日本消化器内視鏡学会甲信越支部

046 多発肝転移を呈し化学療法が著効した膵グルカゴノーマの1例

山梨県立中央病院 消化器内科
松井 啓、小嶋 裕一郎、古谷 英人、鈴木 洋司、廣瀬 雄一、望月 仁、高相 和彦
山梨県立中央病院 病理
小山 敏雄

 症例45歳男性。主訴は体重減少、食欲不振。2001年の健診で肝腫瘍を指摘されるも放置。2003年体重減少を主訴に某院受診。多発肝腫瘍に対し腫瘍生検を行いグルカゴノーマと診断されるも本人の希望にて加療せず。2005年4月頃より食欲不振、体重減少認め5月当科受診。肝胆道系酵素の上昇、糖尿病、およびCTにて膵尾部に石灰化を伴う腫瘤と多発する肝腫瘍を認めたため、入院となった。壊疽性遊走性紅斑を体幹部に認めた。

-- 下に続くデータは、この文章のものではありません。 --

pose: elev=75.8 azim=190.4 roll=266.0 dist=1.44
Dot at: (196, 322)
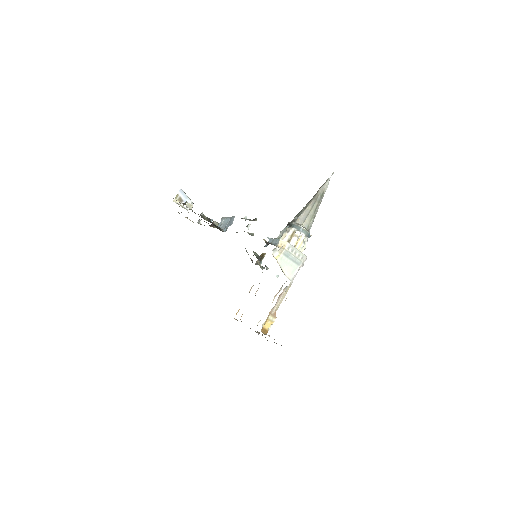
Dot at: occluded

入院時血液検査にて空腹時血糖 139、HbA1c 5.9、AST 34、ALT 63、ALP 1853、血清グルカゴン値 1800 pg/ml、総アミノ酸 867.4 nmol/mlであった。腹部血管造影では膵尾部と肝内に多発する腫瘍濃染像をみとめた。肝腫瘍生検にて異型細胞の充実性増生を認め、免疫組織化学染色にてchromograninA陽性、synaptophysin強陽性、glucagon陽性で膵グルカゴノーマの多発肝転移と診断した。成長ホルモン 9.12 ng/mlと高値を示したため、頭部MRI施行。下垂体前葉は、T1強調矢状断にて雪だるま型の構造をしており下垂体腺腫が強く疑われた。低アミノ酸血症に対しアミノ酸製剤の点滴静注により壊疽性遊走性紅斑は消失した。リザーバーを留置しADM 10mg+DSM 600mgを週2回連日動注とDTIC 450mg/日を5日間連日静注、4週休薬およびTAM 20mg/日連日内服を開始した。1コース終了時のCTにて多発肝転移の著明な減少、縮小が得られた。空腹時血糖も88と低下した。グルカゴノーマの多発肝転移に対し化学療法が著効した1例を経験したので文献的考察を加えて報告する。